Денисов — мы едем с ним на случайно подвернувшейся пролетке — вначале пытается заговорить со мной, но потом, очевидно поняв мое состояние, улыбается и смолкает.

В штабе полка застаю только дежурного подпоручика Левандовского: полковник Трампедах несколько дней назад отозван в штаб фронта к генералу Корнилову, а теперешний командир полка подполковник Покровский вместе с начальником штаба выехал на командный пункт.

— Отправляйтесь пока в свою роту, поручик, а там и командир подъедет, — советует мне Левандовский.

Солдаты встречают меня как-то настороженно, словно присматриваются ко мне, словно хотят понять, каким вернулся их ротный после трехмесячной отлучки. Но потом снова откровенно и просто говорят со мной. И страшное узнаю я из их скупого, сбивчивого рассказа.

В июне наш полк был брошен в наступление. Командование моей 5-й ротой принял подпоручик Максимов.

После хорошо проведенной артиллерийской подготовки — приказ к атаке. Максимов, как всегда, первым выскакивает на бруствер. Рота остается в окопах.

Максимов выхватывает револьвер и в упор стреляет в рядового Сидоренко.

— За мной! — кричит подпоручик.

Рота нехотя поднимается и тут же попадает под плотный перекрестный огонь: очевидно, наша разведка проворонила.

Примерно через час, потеряв добрую половину своего состава, рота, истекая кровью, уползает обратно в свои окопы.

А совсем недавно, несколько дней назад — новое наступление. И опять неудача. И опять ненужные потери.

На этот раз ранен и подпоручик Максимов. Рана легкая. Эвакуироваться отказался. Сейчас в полковом перевязочном пункте... [31]

Жутко становится от этого рассказа. Никак не могу поверить, что речь идет о моей 5-й роте, слава которой гремела в полку.

— Как же так, братцы? — невольно вырывается у меня.

Солдаты молчат, хмуро смотрят в землю.

— Опостылело все, — раздается наконец из задних рядов глухой голос рядового Липатова. — Хватит. По домам пора.

И впервые почти за три года моей офицерской службы я не знаю, что ответить солдатам.

Может быть, он прав, Липатов?..

Иду на перевязочный пункт. Хочется повидать Максимова: он наверняка поможет мне понять, что стряслось с ротой.

ИСХОДНЫЕ ДАННЫЕ:
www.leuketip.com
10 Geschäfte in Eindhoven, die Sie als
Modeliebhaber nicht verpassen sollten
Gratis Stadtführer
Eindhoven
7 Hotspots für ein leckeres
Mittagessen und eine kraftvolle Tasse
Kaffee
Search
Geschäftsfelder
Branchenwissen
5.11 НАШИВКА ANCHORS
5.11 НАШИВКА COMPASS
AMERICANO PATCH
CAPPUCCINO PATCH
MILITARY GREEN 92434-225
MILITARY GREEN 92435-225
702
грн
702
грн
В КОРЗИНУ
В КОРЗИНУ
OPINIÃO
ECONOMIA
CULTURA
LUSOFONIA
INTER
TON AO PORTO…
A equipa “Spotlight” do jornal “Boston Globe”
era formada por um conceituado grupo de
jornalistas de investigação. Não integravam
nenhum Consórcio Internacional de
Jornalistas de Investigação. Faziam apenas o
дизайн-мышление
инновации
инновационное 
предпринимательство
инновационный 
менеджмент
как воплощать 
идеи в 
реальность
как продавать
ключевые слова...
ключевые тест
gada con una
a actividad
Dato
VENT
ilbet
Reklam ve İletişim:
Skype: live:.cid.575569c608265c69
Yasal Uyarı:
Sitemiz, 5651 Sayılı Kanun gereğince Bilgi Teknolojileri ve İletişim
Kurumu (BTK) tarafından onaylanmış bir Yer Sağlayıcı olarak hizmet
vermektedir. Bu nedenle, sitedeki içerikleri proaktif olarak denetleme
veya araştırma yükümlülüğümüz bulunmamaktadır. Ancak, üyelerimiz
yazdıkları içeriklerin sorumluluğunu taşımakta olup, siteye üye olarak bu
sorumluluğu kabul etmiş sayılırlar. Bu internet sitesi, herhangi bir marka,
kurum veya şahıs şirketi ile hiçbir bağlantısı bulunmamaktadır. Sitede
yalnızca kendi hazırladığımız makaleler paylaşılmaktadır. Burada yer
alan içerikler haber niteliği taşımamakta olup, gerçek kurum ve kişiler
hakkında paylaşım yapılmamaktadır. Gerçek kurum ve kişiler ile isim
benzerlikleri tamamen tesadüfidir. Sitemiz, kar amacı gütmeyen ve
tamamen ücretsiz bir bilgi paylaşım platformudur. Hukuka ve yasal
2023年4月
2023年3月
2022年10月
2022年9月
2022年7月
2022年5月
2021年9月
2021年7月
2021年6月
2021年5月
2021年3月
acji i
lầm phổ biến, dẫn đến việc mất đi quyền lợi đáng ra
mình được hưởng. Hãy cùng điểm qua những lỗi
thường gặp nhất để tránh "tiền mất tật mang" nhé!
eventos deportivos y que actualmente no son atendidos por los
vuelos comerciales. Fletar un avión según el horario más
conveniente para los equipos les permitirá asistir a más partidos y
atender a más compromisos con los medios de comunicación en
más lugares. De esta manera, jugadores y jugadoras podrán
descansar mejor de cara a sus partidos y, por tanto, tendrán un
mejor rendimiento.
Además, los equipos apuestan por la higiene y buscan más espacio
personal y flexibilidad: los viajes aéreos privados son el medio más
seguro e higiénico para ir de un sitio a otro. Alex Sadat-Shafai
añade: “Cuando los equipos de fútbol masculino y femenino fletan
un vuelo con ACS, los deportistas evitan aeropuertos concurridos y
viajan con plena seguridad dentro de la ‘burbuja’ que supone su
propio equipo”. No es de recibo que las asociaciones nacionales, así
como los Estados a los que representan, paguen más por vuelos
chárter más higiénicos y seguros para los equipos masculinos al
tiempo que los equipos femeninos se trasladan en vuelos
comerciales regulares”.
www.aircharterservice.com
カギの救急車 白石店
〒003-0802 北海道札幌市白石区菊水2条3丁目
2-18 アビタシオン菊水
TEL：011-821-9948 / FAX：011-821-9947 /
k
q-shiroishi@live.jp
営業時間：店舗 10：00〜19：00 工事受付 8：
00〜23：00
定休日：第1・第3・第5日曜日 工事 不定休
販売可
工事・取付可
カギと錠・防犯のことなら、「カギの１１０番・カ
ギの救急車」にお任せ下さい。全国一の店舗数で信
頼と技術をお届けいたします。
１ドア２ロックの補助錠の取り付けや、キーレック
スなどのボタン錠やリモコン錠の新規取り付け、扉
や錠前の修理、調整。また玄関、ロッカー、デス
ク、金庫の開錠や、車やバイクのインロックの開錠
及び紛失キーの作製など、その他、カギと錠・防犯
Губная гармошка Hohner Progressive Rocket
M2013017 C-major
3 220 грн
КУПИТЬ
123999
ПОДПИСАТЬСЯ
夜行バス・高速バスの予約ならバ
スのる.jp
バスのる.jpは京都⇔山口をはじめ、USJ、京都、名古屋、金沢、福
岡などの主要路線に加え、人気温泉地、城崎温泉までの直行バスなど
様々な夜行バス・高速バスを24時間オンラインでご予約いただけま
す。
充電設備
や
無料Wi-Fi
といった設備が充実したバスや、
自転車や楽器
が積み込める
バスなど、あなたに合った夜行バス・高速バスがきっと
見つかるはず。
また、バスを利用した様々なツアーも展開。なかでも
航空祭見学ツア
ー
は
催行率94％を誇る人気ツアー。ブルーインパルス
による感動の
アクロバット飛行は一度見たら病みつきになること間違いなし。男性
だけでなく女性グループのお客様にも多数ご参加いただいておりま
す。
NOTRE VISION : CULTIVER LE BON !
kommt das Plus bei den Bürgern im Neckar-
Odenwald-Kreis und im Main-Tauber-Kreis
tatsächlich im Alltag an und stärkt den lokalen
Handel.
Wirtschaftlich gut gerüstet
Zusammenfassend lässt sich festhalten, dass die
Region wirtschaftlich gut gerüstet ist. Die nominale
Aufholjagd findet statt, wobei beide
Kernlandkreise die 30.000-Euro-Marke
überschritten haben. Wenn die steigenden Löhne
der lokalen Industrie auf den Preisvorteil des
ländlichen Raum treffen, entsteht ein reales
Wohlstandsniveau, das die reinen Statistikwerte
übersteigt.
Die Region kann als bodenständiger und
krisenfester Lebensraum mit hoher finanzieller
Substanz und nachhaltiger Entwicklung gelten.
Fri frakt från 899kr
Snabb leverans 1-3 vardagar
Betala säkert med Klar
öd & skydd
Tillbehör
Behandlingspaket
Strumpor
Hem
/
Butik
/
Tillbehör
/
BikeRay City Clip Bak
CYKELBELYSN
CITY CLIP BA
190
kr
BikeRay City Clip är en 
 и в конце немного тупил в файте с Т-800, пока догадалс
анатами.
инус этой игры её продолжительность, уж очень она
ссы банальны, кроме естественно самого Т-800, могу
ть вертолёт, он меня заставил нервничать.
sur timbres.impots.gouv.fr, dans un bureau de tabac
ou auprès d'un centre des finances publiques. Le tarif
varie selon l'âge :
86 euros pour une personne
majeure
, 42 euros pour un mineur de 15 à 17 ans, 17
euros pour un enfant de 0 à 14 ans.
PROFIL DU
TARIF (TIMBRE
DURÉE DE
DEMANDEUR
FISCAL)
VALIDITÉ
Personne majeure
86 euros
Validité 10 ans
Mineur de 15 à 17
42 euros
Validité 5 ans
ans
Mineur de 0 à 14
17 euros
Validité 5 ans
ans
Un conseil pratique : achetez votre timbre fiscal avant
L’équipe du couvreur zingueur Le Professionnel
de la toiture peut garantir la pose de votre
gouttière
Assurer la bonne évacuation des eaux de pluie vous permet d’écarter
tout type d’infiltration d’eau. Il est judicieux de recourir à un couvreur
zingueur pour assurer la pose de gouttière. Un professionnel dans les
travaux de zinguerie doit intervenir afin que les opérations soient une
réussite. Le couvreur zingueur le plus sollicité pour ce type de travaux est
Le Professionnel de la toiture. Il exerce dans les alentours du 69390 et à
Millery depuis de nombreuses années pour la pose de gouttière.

ЗАДАНИЕ 1:
Ответьте по фрагменту текста на три вопроса:
(a) Кого рассказчик застает в штабе полка?
(b) Кто принял командование 5-й ротой в июне?
(c) Какую часть своего состава потеряла рота примерно через час после начала атаки?
ЗАДАНИЕ 2: Перечислите все строки листинга, содержащие слово "gerüstet".
Листинг никак не связан с фрагментом текста.

ВАШ ОТВЕТ 1:
(a) Дежурного подпоручика Левандовского.
(b) Подпоручик Максимов.
(c) Добрую половину.

ВАШ ОТВЕТ 2:
Wirtschaftlich gut gerüstet
Region wirtschaftlich gut gerüstet ist. Die nominale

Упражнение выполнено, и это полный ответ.